Democrats also celebrated the largely bipartisan nature of the bill. “Overall, this bill reflects an increasingly rare, across-the-aisle delivery of critical healthcare, services and housing our veterans and servicemembers deserve,” Rep. Debbie Wasserman Schultz, the top Democrat on the MilCon-VA Appropriations Subcommittee, said in a statement — though she noted that the bill isn’t perfect given her view that it underfunds military construction and a NATO security infrastructure program.
“We're also still passing this bill in the dark,” Wasserman Schultz said in a statement. “Both because we don't know how badly underfunded other budget bills will be that may harm veterans, or what kind of massive defense spending hikes are on the way.”
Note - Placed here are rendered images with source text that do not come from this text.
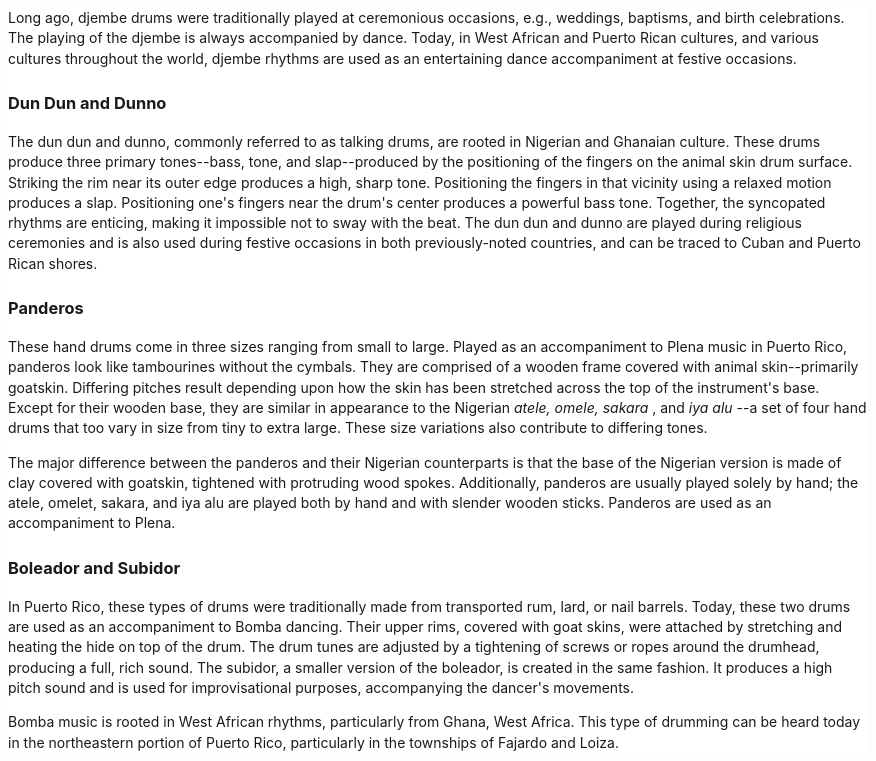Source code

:   Long ago, djembe drums were traditionally played at ceremonious occasions, e.g., weddings, baptisms, and birth celebrations.  The playing of the djembe is always accompanied by dance.  Today, in West African and Puerto Rican cultures, and various cultures throughout the world, djembe rhythms are used as an entertaining dance accompaniment at festive occasions.
 </p>

<h3>
  Dun Dun and Dunno
 </h3>
 <p>
  The dun dun and dunno, commonly referred to as talking drums, are rooted in Nigerian and Ghanaian culture.  These drums produce three primary tones--bass, tone, and slap--produced by the positioning of the fingers on the animal skin drum surface.  Striking the rim near its outer edge produces a high, sharp tone.  Positioning the fingers in that vicinity using a relaxed motion produces a slap.  Positioning one's fingers near the drum's center produces a powerful bass tone.  Together, the syncopated rhythms are enticing, making it impossible not to sway with the beat.  The dun dun and dunno are played during religious ceremonies and is also used during festive occasions in both previously-noted countries, and can be traced to Cuban and Puerto Rican shores.
 </p>

<h3>
  Panderos
 </h3>
 <p>
  These hand drums come in three sizes ranging from small to large.  Played as an accompaniment to Plena music in Puerto Rico, panderos look like tambourines without the cymbals. They are comprised of a wooden frame covered with animal skin--primarily goatskin.  Differing pitches result depending upon how the skin has been stretched across the top of the instrument's base.  Except for their wooden base, they are similar in appearance to the Nigerian
  <i>
   atele, omele, sakara
  </i>
  , and
  <i>
   iya alu
  </i>
  --a set of four hand drums that too vary in size from tiny to extra large.  These size variations also contribute to differing tones.
 </p>
<p>
  The major difference between the panderos and their Nigerian counterparts is that the base of the Nigerian version is made of clay covered with goatskin, tightened with protruding wood spokes.  Additionally, panderos are usually played solely by hand; the atele, omelet, sakara, and iya alu are played both by hand and with slender wooden sticks.  Panderos are used as an accompaniment to Plena.
 </p>

<h3>
  Boleador and Subidor
 </h3>
 <p>
  In Puerto Rico, these types of drums were traditionally made from transported rum, lard, or nail barrels.  Today, these two drums are used as an accompaniment to Bomba dancing.   Their upper rims, covered with goat skins, were attached by stretching and heating the hide on top of the drum.  The drum tunes are adjusted by a tightening of screws or ropes around the drumhead, producing a full, rich sound.  The subidor, a smaller version of the boleador, is created in the same fashion.  It produces a high pitch sound and is used for improvisational purposes, accompanying the dancer's movements.
 </p>
<p>
  Bomba music is rooted in West African rhythms, particularly from Ghana, West Africa.  This type of drumming can be heard today in the northeastern portion of Puerto Rico, particularly in the townships of  Fajardo and Loiza.
 </p>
What’s next: This bill, the first of 12 needed for 2027, will head to the Senate, but while Cole suggested that it represents a strong start for the funding process ahead, that work is certain to get harder when the focus turns to measures covering the departments of Defense, Health and Human Services and Homeland Security, among others. Democrats have already put up resistance to Republicans’ proposed cuts across a broad range of programs, highlighting the challenges to come. The annual appropriations process is also likely to be complicated by Republicans’ push to pass at least one and possibly two budget reconciliation bills and enact other key pieces of legislation.